Sport Production & Technology Summit 2021: NEP CTO Pete Emminger talks esports, attracting talent and why there will always be a place for trucks

NEP CTO Pete Emminger in conversation with SVG Europe’s Will Strauss

The newly appointed CTO of NEP, Pete Emminger, gave his first public interview since being appointed to the role in July at SVG Europe’s Sport Production and Technology Summit.

Emminger shares oversight (with CEO Brian Sullivan among others) of one of the main technical production partners in the industry yet as he told the audience, it is the people that count.

“It’s the astronauts, not the rocket ship which matters,” he said, speaking with SVG Europe editor, Will Strauss. “Investing in people is one of our priorities and that means ongoing training and forums to access new technology as well as diversity initiatives. If we invest in the right people, it will pay.”

Emminger is responsible for leading the global technology group, overseeing overall technology strategy, and technical design and build of its products and network operations. The group is also responsible for R&D and prototyping, supporting NEP’s ongoing commitment to innovation. Prior to his role as global CTO, Emminger joined NEP in May 2021 as SVP, product management for live production, where he focused on identifying and building strategic product plans for live production.

“When I was 18 I thought I’d be a theatrical set designer,” he explained by way of introduction. “If you think about it, the audience experience for that job is key to everything else I’ve done, including at NEP. I gravitated to the more technical side of projection mapping and film projection, and that progressed into a career in live events. My starting point is the content and then asking what do customers need to make that content for their audience.”

Prior to NEP, Emminger was at Blizzard Entertainment, where he built and led the Global Broadcast group, developing key internal capabilities at Blizzard in support of BlizzCon, Overwatch League and Call of Duty League. Prior to that, he owned a live event production company for 13 years.

“Esports is a hyperconnected environment where everything is interchangeable and connected and focused on enabling the audience experience,” he said. “Every live broadcast production today is connected to multiple locations. There is no longer a true air gap production. For example, a leg of the Extreme E race series took place in Greenland in one of the most remote and least connected places on the planet. After satellite backhaul we took everything as data over IP into our production control rooms in both London and the Netherlands to produce the live feed.

“Productions and production technology and networks are increasingly interconnected and that affords the content producer greater synergies in cost reduction and streamlined workflows and also huge opportunities to make more value from the raw material they generate at source.”

That said, NEP, which has its roots in outside broadcast trucks, doesn’t see any end in sight to on-site workflows.

“There will always be a place for trucks,” he said. “Yes, a lot of workflow is moving to the cloud but being onsite has a lot of value. We continue to make significant investment in our truck and OB fleet. We are designing this infrastructure to tie together in order to deliver on projects that require interconnection of multiple sites and multiple locations. We are designing trucks to be interconnected.”

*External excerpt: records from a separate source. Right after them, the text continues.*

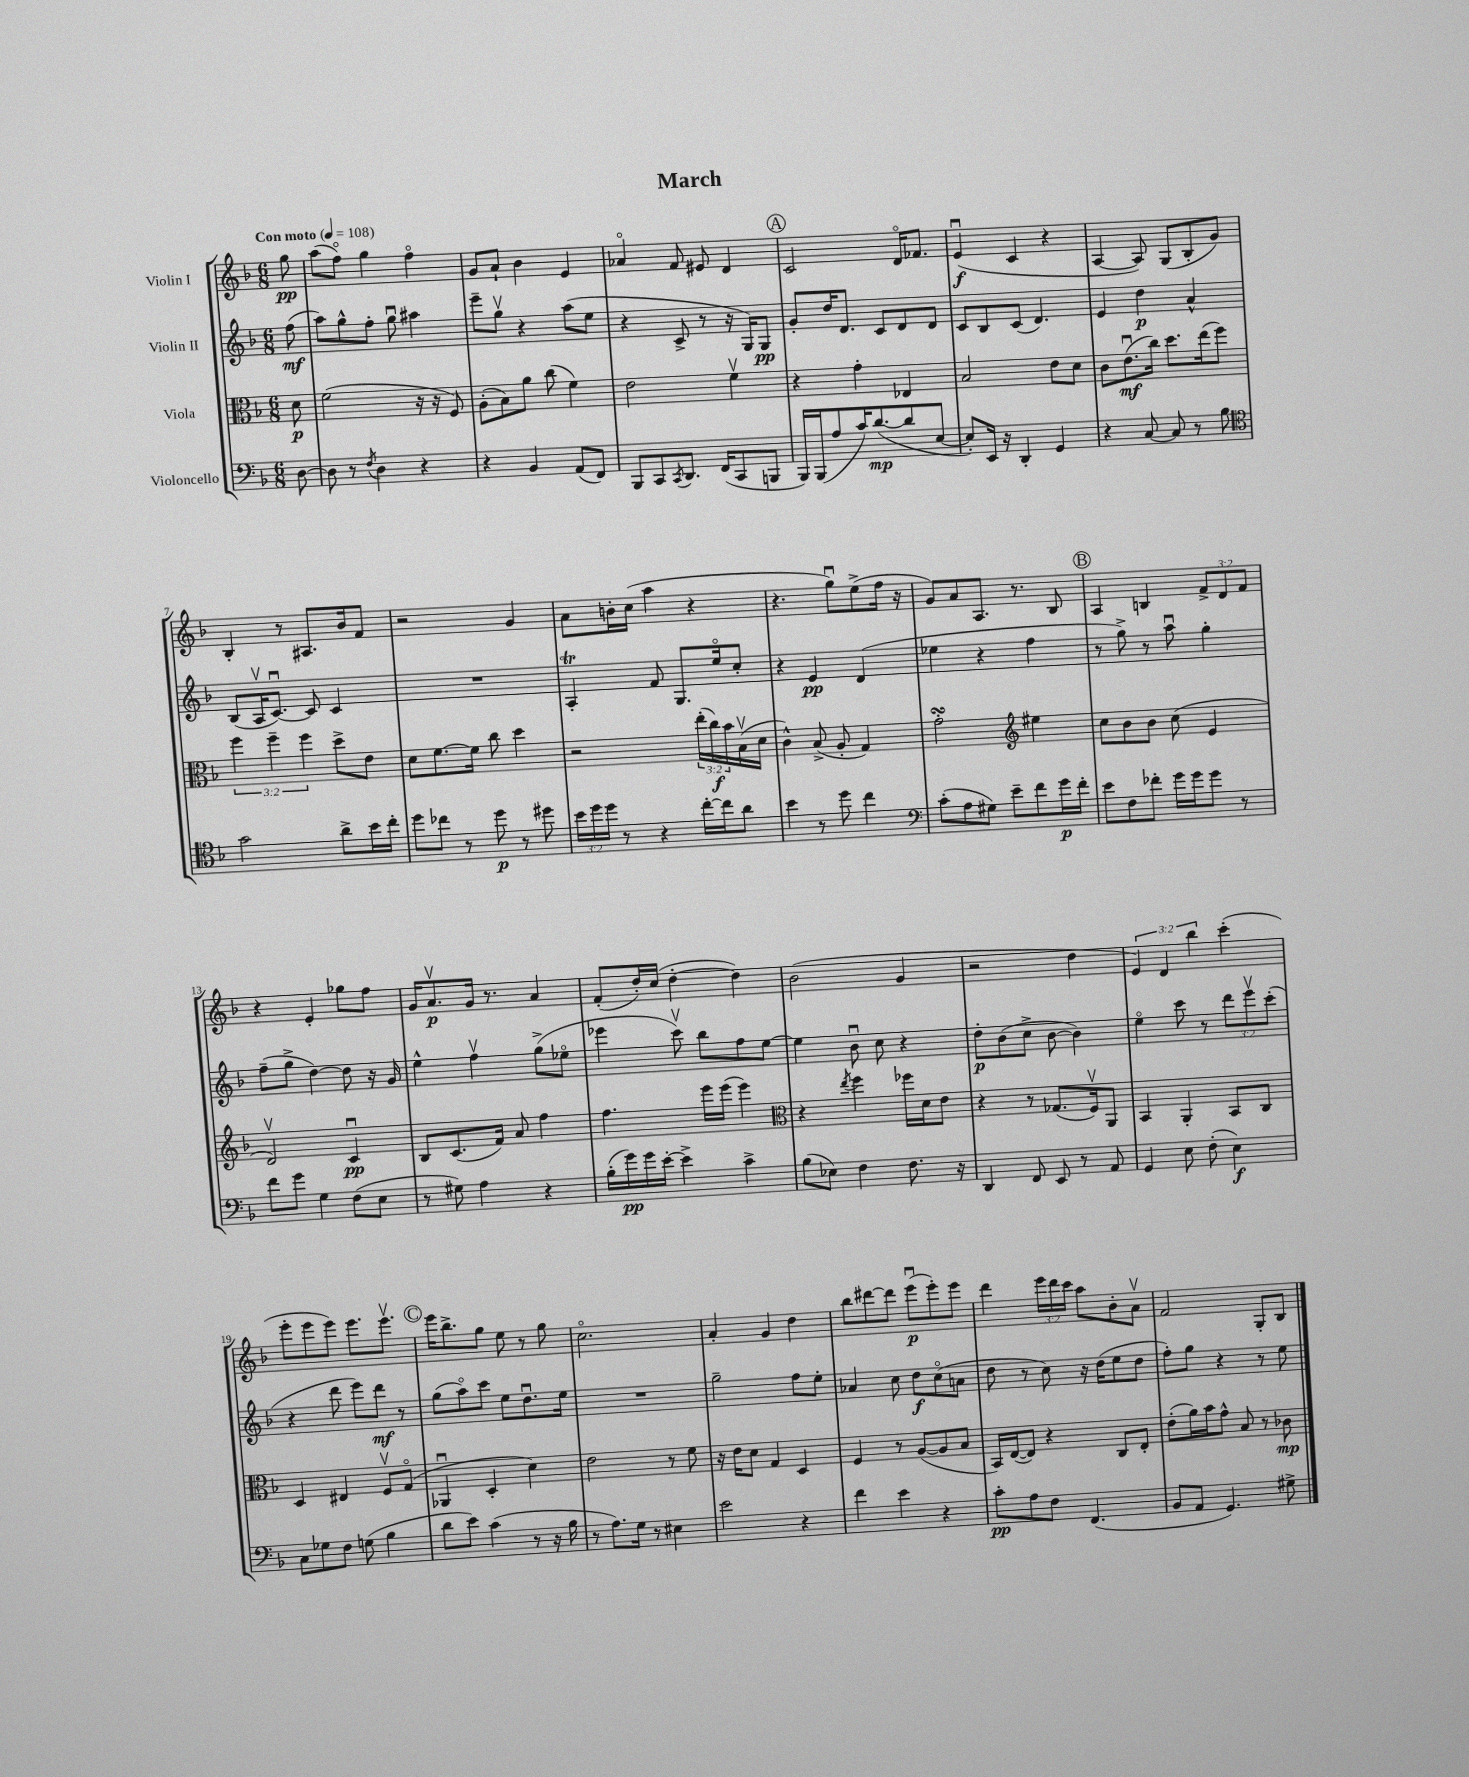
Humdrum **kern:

**kern	**kern	**kern	**kern
*staff4	*staff3	*staff2	*staff1
*clefF4	*clefC3	*clefG2	*clefG2
*k[b-]	*k[b-]	*k[b-]	*k[b-]
*M6/8	*M6/8	*M6/8	*M6/8
*MM108	*MM108	*MM108	*MM108
[8D\	8d\	(8ff\	8gg\
=	=	=	=
8D\]	(2f\	8aa\L)	(8aa\L
8r	.	8gg^^\	8ffo\J)
8qF/	.	.	.
4D\	.	8ff'\J	4gg\
.	.	8ggu\	.
4r	16r	4aa#\	4ffo\
.	16r	.	.
.	8F/)	.	.
=	=	=	=
4r	(8A'\L	8eee~\L	8g/L
.	8B-\)	8ggv\J	8a`/J
4BB-/	8a\J	4r	4b-\
.	(8cc\	.	.
(8AA/L	4f\)	(8aa\L	4e/
8FF/J)	.	8ee\J	.
=	=	=	=
8BBB-/L	2e\	4r	4a-o/
8CC/	.	.	.
8qCC/	.	.	.
8.DD/J	.	8c^/	8f/
.	.	8r	8e#/
(16FF/LK	.	.	.
8CC/	4fv\	16r	4d/
.	.	16G/LK)	.
8BBB/J	.	8G/J	.
=	=	=	=
16BBB-/LL)	4r	8g'/L	2c/
(16BBB-/J	.	.	.
8A/	.	16dd/K	.
.	.	8.d/J	.
16c/K)	4g'\	.	.
([8.d/	.	.	.
.	.	8c/L	.
8d/]	4E-/	8d/	16do/LK
.	.	.	8.f-/J
[8E/J	.	8d/J	.
=	=	=	=
8E'/]L)	2B-/	8c/L	(4eu/
16EE/Jk	.	8B-/	.
16r	.	.	.
4DD'/	.	(8c/J	4c/
.	.	4.d/)	.
4GG/	8e\L	.	4r
.	8d\J	.	.
=	=	=	=
4r	8c\L	4e/	[4A/
.	(8.eu\	.	.
[8C/	.	4dd\	8A/])
.	16cc\Jk)	.	.
8C/]	8.dd\L	.	(8G/L
8r	.	4a^^/	8B-'/
.	(16ee\k	.	.
8B-\	8ff\J)	.	8g/J)
=	=	=	=
*clefC4	*	*	*
2g\	6ff\	(8B-/L	4B-'/
.	.	16Av/K	.
.	6ff~\	.	.
.	.	[8.cu/J)	.
.	.	.	8r
.	6ff\	.	.
.	.	8c/]	8.A#/L
8a^\L	8dd^\L	4c/	.
.	.	.	16b-/k
16b-\L	8e\J	.	8f/J
16cc'\JJ	.	.	.
=	=	=	=
8dd\L	8d\L	2.r	2r
8cc-\J	[8.f\	.	.
8r	.	.	.
.	16f\]Jk	.	.
8dd\	8cc\	.	.
8r	4dd\	.	4g/
8dd#\	.	.	.
=	=	=	=
24b-\LL	2r	4A'/	8a\L
24dd\	.	.	.
24dd\JJ	.	.	.
8r	.	.	16b'\L
.	.	.	(16cc\JJ
4r	.	8f/	4aa\
.	.	8.G/L	.
[16cc'\LL	(24ee'\LL	.	4r
.	24cc\)	.	.
16cc\]J	.	16eeo/k	.
.	24b-\	.	.
8a\J	(16B-v\	8cc'/J	.
.	16d\JJ	.	.
=	=	=	=
4b-\	4c^^\)	4r	4.r
8r	(8B-^/	4e/	.
8dd\	8A'/	.	8ggu\L)
4cc\	4G/)	(4d/	(8ee^\
.	.	.	16ff\Jk
.	.	.	16r
=	=	=	=
*clefF4	*	*	*
(8c'\L	2g'\	4ee-\	8g/L)
8A\	.	.	8a/
8G#\J)	.	4r	8.A/J
8e~\L	.	.	.
.	.	.	8.r
*	*clefG2	*	*
8f\	4ee#\	4ff\	.
16g\L	.	.	8B-/
16f'\JJ	.	.	.
=	=	=	=
8e\L	8cc\L	8r	4A/
8F\	8b-\	8gg^\)	.
8f-'\J	8b-\J	8r	4B/
16g\LL	(8cc\	8aau\	.
16g\J	.	.	.
8g\J	4e/	4gg'\	12f^/L
.	.	.	12d/
8r	.	.	.
.	.	.	12f/J
=	=	=	=
8f\L	2dv/)	(8ff~\L	4r
8g\J	.	8gg^\J	.
4G\	.	[4dd\)	4e'/
(8F\L	4cu/	8dd\]	8gg-\L
8E\J	.	16r	8ff\J
.	.	16g/	.
=	=	=	=
8r	8B-/L	4ee^^\	16g/LK
.	.	.	8.av/
8G#\)	(8.c/	.	.
4A\	.	4ffv\	16g/Jk
.	16f/Jk)	.	8.r
.	8a/	.	.
4r	4ff\	(8gg^\L	4a/
.	.	8ee-o\J	.
=	=	=	=
(16B-'\LL	4.ff\	4eee-\	(8f'/L
16g\)	.	.	.
16g\	.	.	16dd'/L)
[16e'\JJ	.	.	(16cc/JJ
4e^\]	.	8cccv\)	[4dd'\
.	16eee\LL	8bb-\L	.
.	(16eee\JJ	.	.
4c^\	4eee\)	8ff\	4dd\])
.	.	[8ee\J	.
=	=	=	=
*	*clefC3	*	*
(8B-\L	4r	4ee\]	(2b-\
8E-\J)	.	.	.
.	8qee/	.	.
4F\	4ff\	8b-u\	.
.	.	8cc\	.
8.F\	16ff-\LL	4r	4g/
.	16d\J	.	.
.	8e\J	.	.
16r	.	.	.
=	=	=	=
4DD/	4r	8dd'\L	2r
.	.	(8b-\	.
8FF/	8r	8cc^\J	.
8EE/	(8.G-/L	[8b-\	.
8r	.	4b-\])	4dd\
.	16Fv/k)	.	.
8AA/	8AA/J	.	.
=	=	=	=
4GG/	4BB-/	4eeo\	6e/)
.	.	.	6d/
8E\	4AA'/	8ccc\	.
.	.	.	6bb-\
(8F'\	.	8r	.
4E\)	8BB-/L	12ddd\L	(4ccc'\
.	.	12eeev\	.
.	8C/J	.	.
.	.	(12ccc'\J	.
=	=	=	=
8C\L	4D/	4r	8eee'\L
8G-\	.	.	8eee\
8F\J	4E#/	8ddd\	8eee\J)
(8G\	.	8eee\L)	8.eee\L
4B-\	8Fv/L	8ddd\J	.
.	.	.	8.eeev\J
.	(8Go/J	8r	.
=	=	=	=
8d\L	4AA-u/	(8gg\L	16eee\LK
.	.	.	8.bb-^\
8e\J)	.	8aao\)	.
(4c\	4D'/	8ccc\J	8gg\J
.	.	8ee\L	8ee\
8r	4d\)	8.ddu\	8r
16r	.	.	8gg\
16B-\	.	16ee\Jk	.
=	=	=	=
8r	2e\	2.r	2.cco\
8.A\L)	.	.	.
16G\Jk	.	.	.
8r	.	.	.
4E#\	8r	.	.
.	8f\	.	.
=	=	=	=
2e\	16r	2gg~\	4a'/
.	16e\LK	.	.
.	8d\J	.	.
.	4G/	.	4g/
4r	4D/	8ff\L	4dd\
.	.	8ee'\J	.
=	=	=	=
4f\	4F/	4a-/	8bb-\L
.	.	.	[8ddd#\
4e\	8r	8cc\	8ddd#\]J
.	([8A/L	8dd\L	(8eeeu\L
4r	8A/]	(8cco\	8eee'\)
.	8B-/J	8a\J	8eee\J
=	=	=	=
8c'\L	16BB-/LL)	8dd\	4ddd\
.	([16E/J	.	.
8A\	8E/]J)	8r	.
8F\J	4r	8cc\)	24eee\LL
.	.	.	24ddd\
.	.	.	24ccc\JJ
(4.FF/	.	16r	8aa\L
.	.	(16dd\LK	.
.	8C/L	8ee\	8b-'\
.	8E'/J	8dd\J	8av\J
=	=	=	=
8BB-/L	(8e'\L	8ff'\L)	2f/
8AA/J	16a\L)	8gg\J	.
.	16b-\J	.	.
4.GG/)	8g^^\J	4r	.
.	8B-/	.	.
.	8r	8r	8G'/L
8G#^\	8c-\	8ee\	8B-/J
==	==	==	==
*-	*-	*-	*-
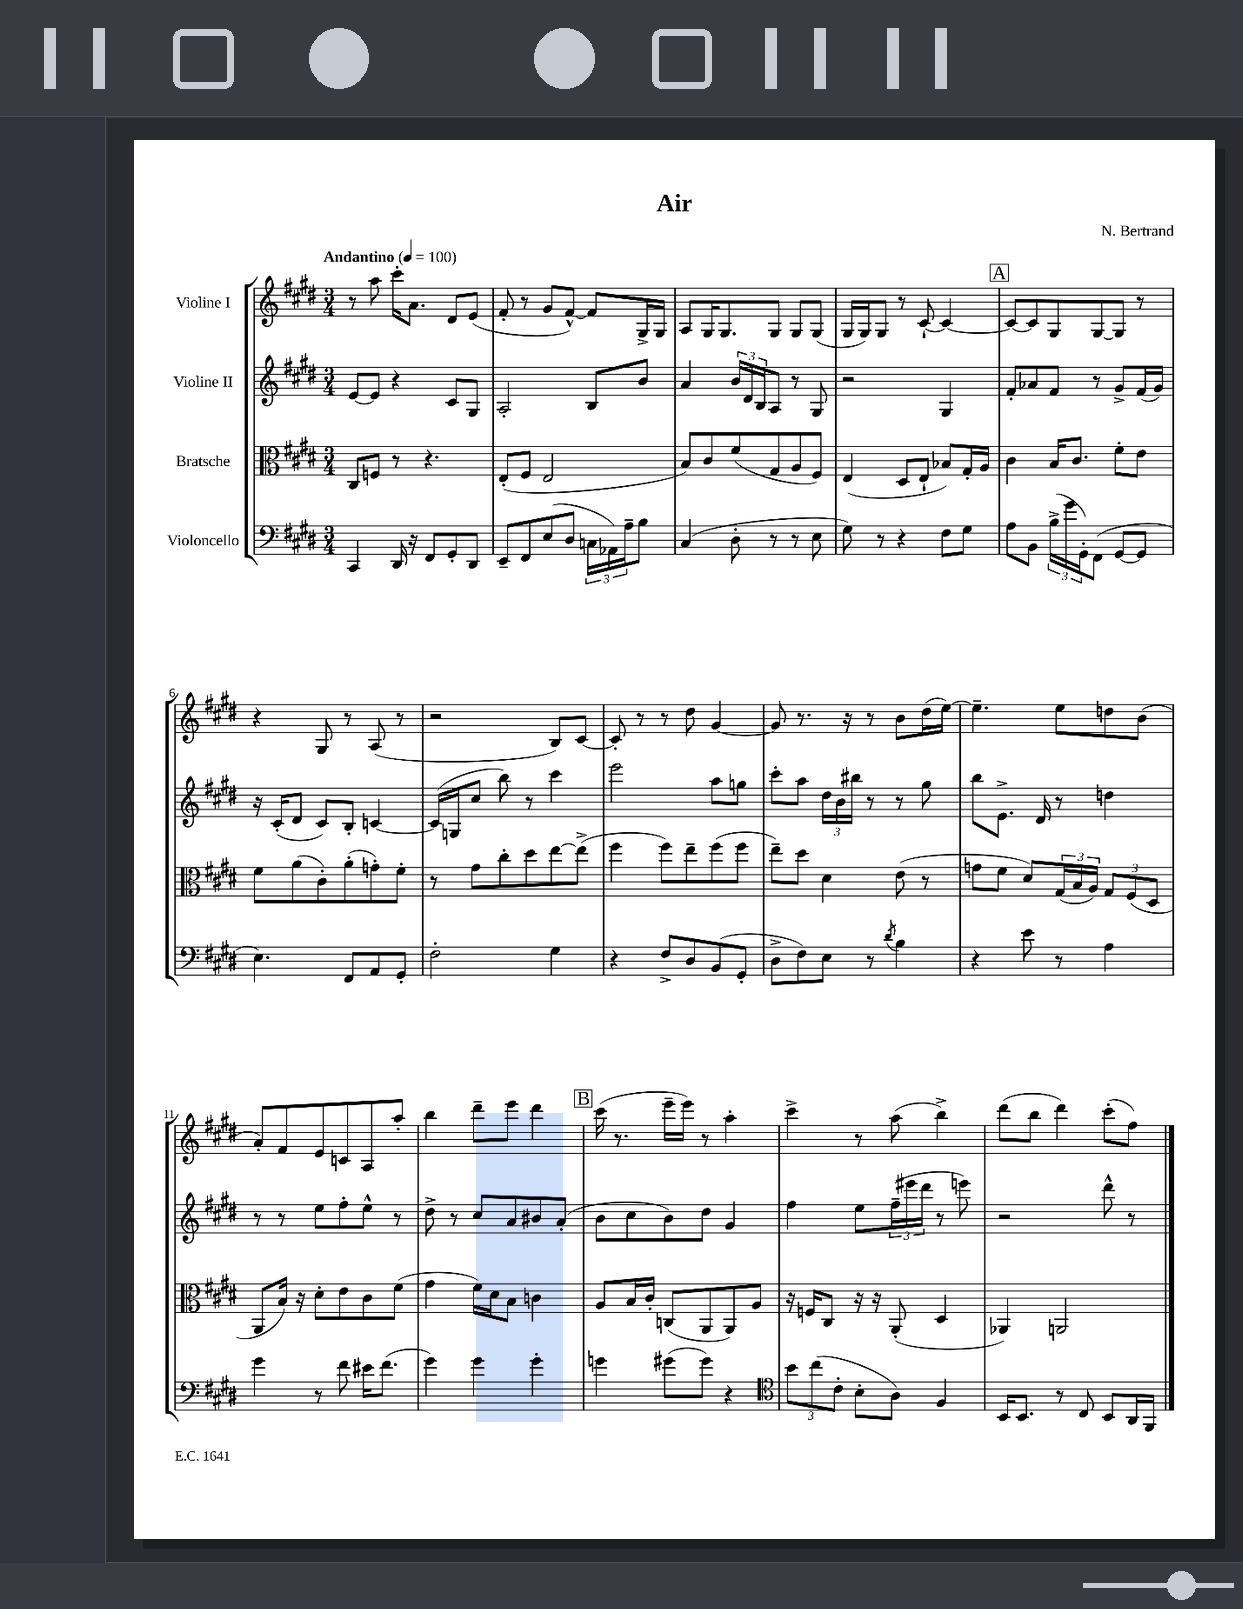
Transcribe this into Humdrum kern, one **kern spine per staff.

**kern	**kern	**kern	**kern
*staff4	*staff3	*staff2	*staff1
*clefF4	*clefC3	*clefG2	*clefG2
*k[f#c#g#d#]	*k[f#c#g#d#]	*k[f#c#g#d#]	*k[f#c#g#d#]
*M3/4	*M3/4	*M3/4	*M3/4
*MM100	*MM100	*MM100	*MM100
4CC#	8C#	[8e	8r
.	8F	8e]	8aa
16DD#	8r	4r	16ccc#'
16r	.	.	8.a
8FF#	4.r	.	.
8GG#'	.	8c#	8d#
8DD#	.	8G#	(8e
=	=	=	=
8EE~	(8E'	2A'	8f#'
8FF#	8F#	.	8r
(8E	2E	.	8g#
8D#	.	.	[8f#^^)
24C	.	8B	8f#]
24AA-)	.	.	.
24A~	.	.	.
8B	.	8b	16G#^
.	.	.	16G#
=	=	=	=
(4C#	8B)	4a	8A
.	8c#	.	16G#
.	.	.	8.G#
8D#'	(8f#	24b	.
.	.	24d#	.
.	.	24B	.
8r	8G#	8A	8G#
8r	8A	8r	8G#
8E	8F#)	8G#	(8G#
=	=	=	=
8G#)	(4E	2r	16G#
.	.	.	16G#)
8r	.	.	8G#
4r	8D#	.	8r
.	8E`	.	[8c#`
8F#	8B-)	4G#	4c#_
8G#	16G#'	.	.
.	16A	.	.
=	=	=	=
8A	4c#	8f#'	8c#_
8BB	.	8a-	8c#]
(24B^	16B	8f#	8G#
24g#	.	.	.
.	8.c#	.	.
24GG#')	.	.	.
(8FF#	.	8r	[8G#
[8GG#	8f#'	8g#^	8G#]
8GG#]	8e	(16f#	8r
.	.	16g#)	.
=	=	=	=
4.E)	8f#	16r	4r
.	.	(16c#'	.
.	(8a	8d#	.
.	8c#')	8c#)	8G#
8FF#	(8a'	8B'	8r
8AA	8g')	[4c	(8A
8GG#'	8f#'	.	8r
=	=	=	=
2F#'	8r	(16c]	2r
.	.	16G	.
.	8g#	8cc#	.
.	8cc#'	8bb)	.
.	8dd#	8r	.
4G#	[8ee	4ccc#	8B)
.	(8ee^]	.	[8c#
=	=	=	=
4r	4ff#	2eee	8c#']
.	.	.	8r
8F#^	8ff#)	.	8r
8D#	8ee~	.	8dd#
(8BB	(8ff#	8aa	[4g#
8GG#'	8ff#	8gg	.
=	=	=	=
8D#^	8ee~)	8ccc#'	8g#]
8F#)	8dd#	8aa	8.r
8E	4d#	24dd#	.
.	.	24b	.
.	.	.	16r
.	.	24bb#	.
8r	.	8r	8r
8qd#	.	.	.
4B	(8e	8r	8b
.	8r	8gg#	(16dd#
.	.	.	[16ee)
=	=	=	=
4r	8g	8bb	4.ee~]
.	8f#	8.e^	.
8e	8d#)	.	.
.	.	16d#	.
8r	(24G#	8r	8ee
.	24B	.	.
.	24A)	.	.
4A	12G#	4dd	8dd
.	(12F#	.	.
.	.	.	(8b
.	12D#	.	.
=	=	=	=
4g#	8AA	8r	8a')
.	16B)	8r	8f#
.	16r	.	.
8r	8d#'	8ee	8e
8f#	8e	8ff#'	8c
16e#	8c#	8ee^^	8A
(8.f#	.	.	.
.	(8f#	8r	8aa'
=	=	=	=
4g#)	4g#	8dd#^	4bb
.	.	8r	.
4g#	16f#)	8cc#	8ddd#~
.	16d#	.	.
.	8B	8a	8eee
4g#'	4c	8b#	4ddd#
.	.	(8a'	.
=	=	=	=
4g	8A	8b	(16ccc#
.	.	.	8.r
.	16B	8cc#	.
.	16c#'	.	.
(8g#	(8C	8b)	16eee~
.	.	.	16eee)
8g#)	8AA	8dd#	8r
4r	8AA)	4g#	4aa'
.	8A	.	.
=	=	=	=
*clefC4	*	*	*
12b	16r	4ff#	4ccc#^
.	16F	.	.
(12cc#	.	.	.
.	8C#	.	.
12c#'	.	.	.
8B'	16r	8ee	8r
.	16r	.	.
8A)	(8AA'	(24ff#~	(8aa
.	.	24eee#	.
.	.	24ddd#	.
4F#	4D#	8r	4bb^)
.	.	8eee)	.
=	=	=	=
16BB	4AA-)	2r	(8ddd#
8.BB	.	.	.
.	.	.	8bb
8r	2AA	.	4ddd#)
8C#	.	.	.
8BB	.	8ddd#^^	(8ccc#'
16AA	.	8r	8ff#)
16FF#	.	.	.
==	==	==	==
*-	*-	*-	*-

“There will always be a place for trucks. Yes, a lot of workflow is moving to the cloud but being onsite has a lot of value”

He continued: “From vendors we’d like to see a continued migration from hardware-dependent solutions to software-defined ones that enable more flexible workflows. Additional production capacity is what content creators expect and we do too.”

Emminger also highlighted the current move to 100Gig networks “with 400Gig not that far away – maybe two to three years away – this [connectivity] is something we are looking at.”

Given Emminger’s esports expertise, Strauss asked what conventional sports could learn from its growth. “How exactly you link the live event with the broadcast is one thing that esports does better than most sports. It’s about having an environment where, when something happens in a game, you want the exact same action in the stadium and in the home,” said Emminger.

Perhaps synchronising VAR or TMO in venue with live broadcast can be improved. “For a lot of sports that is fairly disconnected,” he added.

What about transferable skills between esports and more traditional sportscasts? “There are workflows in esports such as game observers whose skills can transfer into remote camera work much more easily than asking a camera operator in broadcast to work inside a games engine,” he said. “They are different skill sets. That said, those in the traditional broadcast space conversant with interconnected graphics and third-party data workflows are much better at transferring those skills into esports where operators are used to heavily customised game data.”

NEP technology was and still is powering many esports live events, including at the Blizzard Arena in LA. “In NEP where we support major esports publishers, we try to move teams between projects,” Emminger said. “It happens organically and on a daily basis.”

This mix of interdisciplinary skills within the corporate environment is, for Emminger, key to attracting talent into the industry. “Ongoing diversity initiatives will also help, but I find that what works most of all in terms of talent retention is to be fun. You can forget about having fun amid all the pressure, but if it’s not fun, why do it? Likewise, if you’re not interested in sports why do it. I happen to think sports is a lot of fun.”